La costruzione di un nuovo santuario avvenne tra il 1605 ed il 1617, anni in cui venne costruito, con il contributo della popolazione locale, il corpo principale del dell'edificio. Il progetto era stato patrocinato da vescovo di Novara, Carlo Bascapè noto per la importanza che egli attribuiva allo sviluppo del sistema dei Sacri Monti prealpini.

Negli anni tra il 1646 ed il 1659 il progetto del santuario fu completato con la costruzione del campanile e con ulteriori lavori di sistemazione. Nello stesso periodo iniziò la costruzione delle cappelle che dovevano comporre il Sacro Monte.

Non si conosce con certezza il momento in cui si concepì il progetto di un Sacro Monte, né si conosce la struttura che esso avrebbe dovuto assumere: è da ritenere comunque che tale struttura dovesse essere più ambiziosa di quella che le risorse finanziarie disponibili consentirono di realizzare.

Tre sono le cappelle erette, tutte poste in prossimità del Santuario: quella della Incoronazione della Vergine, eretta nel 1647, quella dedicata San Giovanni Battista, costruita nel 1659, e quella detta Cappella di Abramo, posta un poco più in basso e realizzata tra il 1703 ed il 1722.

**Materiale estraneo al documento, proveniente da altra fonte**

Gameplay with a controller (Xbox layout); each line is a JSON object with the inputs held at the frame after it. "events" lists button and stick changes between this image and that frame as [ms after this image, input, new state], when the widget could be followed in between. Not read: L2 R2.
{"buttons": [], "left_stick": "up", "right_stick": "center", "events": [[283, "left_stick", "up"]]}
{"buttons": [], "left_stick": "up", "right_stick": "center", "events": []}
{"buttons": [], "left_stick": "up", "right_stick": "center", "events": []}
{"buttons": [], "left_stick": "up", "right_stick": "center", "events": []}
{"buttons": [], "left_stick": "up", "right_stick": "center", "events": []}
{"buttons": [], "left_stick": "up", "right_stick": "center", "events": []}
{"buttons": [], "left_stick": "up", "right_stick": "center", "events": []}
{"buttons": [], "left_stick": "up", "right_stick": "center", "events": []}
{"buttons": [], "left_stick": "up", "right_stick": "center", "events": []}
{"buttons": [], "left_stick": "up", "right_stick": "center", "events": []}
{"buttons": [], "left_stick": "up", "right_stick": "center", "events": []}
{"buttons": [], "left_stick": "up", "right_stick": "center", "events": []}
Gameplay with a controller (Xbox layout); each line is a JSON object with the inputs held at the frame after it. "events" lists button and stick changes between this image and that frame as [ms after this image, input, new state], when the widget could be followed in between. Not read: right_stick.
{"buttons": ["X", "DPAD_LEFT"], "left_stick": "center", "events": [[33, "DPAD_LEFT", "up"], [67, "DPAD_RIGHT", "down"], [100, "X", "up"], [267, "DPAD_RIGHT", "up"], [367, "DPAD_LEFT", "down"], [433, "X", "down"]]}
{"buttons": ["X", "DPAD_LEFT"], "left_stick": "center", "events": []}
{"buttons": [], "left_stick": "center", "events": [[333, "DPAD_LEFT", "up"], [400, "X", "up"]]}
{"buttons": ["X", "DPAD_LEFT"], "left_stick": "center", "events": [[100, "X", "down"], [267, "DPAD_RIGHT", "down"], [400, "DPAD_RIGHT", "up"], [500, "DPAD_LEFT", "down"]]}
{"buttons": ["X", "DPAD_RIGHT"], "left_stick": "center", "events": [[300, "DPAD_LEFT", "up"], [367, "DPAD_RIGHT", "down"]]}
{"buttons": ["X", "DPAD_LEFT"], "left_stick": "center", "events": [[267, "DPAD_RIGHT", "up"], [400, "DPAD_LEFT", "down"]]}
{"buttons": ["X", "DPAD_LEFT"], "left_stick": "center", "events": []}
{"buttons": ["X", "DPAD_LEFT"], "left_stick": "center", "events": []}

Senza che venisse meno la devozione verso la Trinità, si deve ipotizzare che la centralità del tema della Passione di Cristo nei percorsi devozionali abbia suggerito, nel 1752, la costruzione sul piazzale del santuario di un elegante porticato a quattordici arcate, destinato ad ospitare le stazioni di una Via Crucis. Esso fu, pochi anni dopo, chiuso sul lato nord con la costruzione di una cappella affrescata, con funzione di oratorio dedicato alla Madonna Addolorata.
Le raffigurazioni plastiche delle stazioni della Via Crucis poste sotto il porticato sono state realizzate attorno al 1930; esse hanno sostituito precedenti affreschi ottocenteschi ormai rovinati.
Le strutture architettoniche non subirono in seguito rilevanti cambiamenti.
Nel corso del XVIII secolo, su di un fianco della chiesa fu ricavata la "Casa del Romito", modesta abitazione per il padre dei Trinitari che custodiva il sito (edificio riportato poi a funzioni religiose nel 1929 con la sua trasformazione in cappella con la statua del Cristo nell'orto di Getsemani).
Il complesso devozionale decadde poi progressivamente nel corso del XIX secolo sino a quando, nel 1985, l'amministrazione comunale di Ghiffa concepì un progetto di restauro e di valorizzazione del sito. In seguito ad un accordo con la Regione Piemonte si arrivò alla istituzione della Riserva Naturale Speciale del Sacro Monte della Ss. Trinità. Nel 1988 fu varato, a carico della Regione, un piano di restauro degli edifici e dei loro arredi sacri, progetto che ha consentito, tra l'altro, la inclusione del Sacro Monte di Ghiffa nel gruppo dei Sacri Monti prealpini di Piemonte e Lombardia decretati patrimonio dell'umanità, dall'Unesco nel 2003.

Chiesa della S.S.Trinità

Il nucleo più antico è costituito dal Santuario dedicato alla SS. Trinità, costruito sulle mura di un antico Oratorio risalente ai secoli XII-XIII, oggetto di successivi rimaneggiamenti. 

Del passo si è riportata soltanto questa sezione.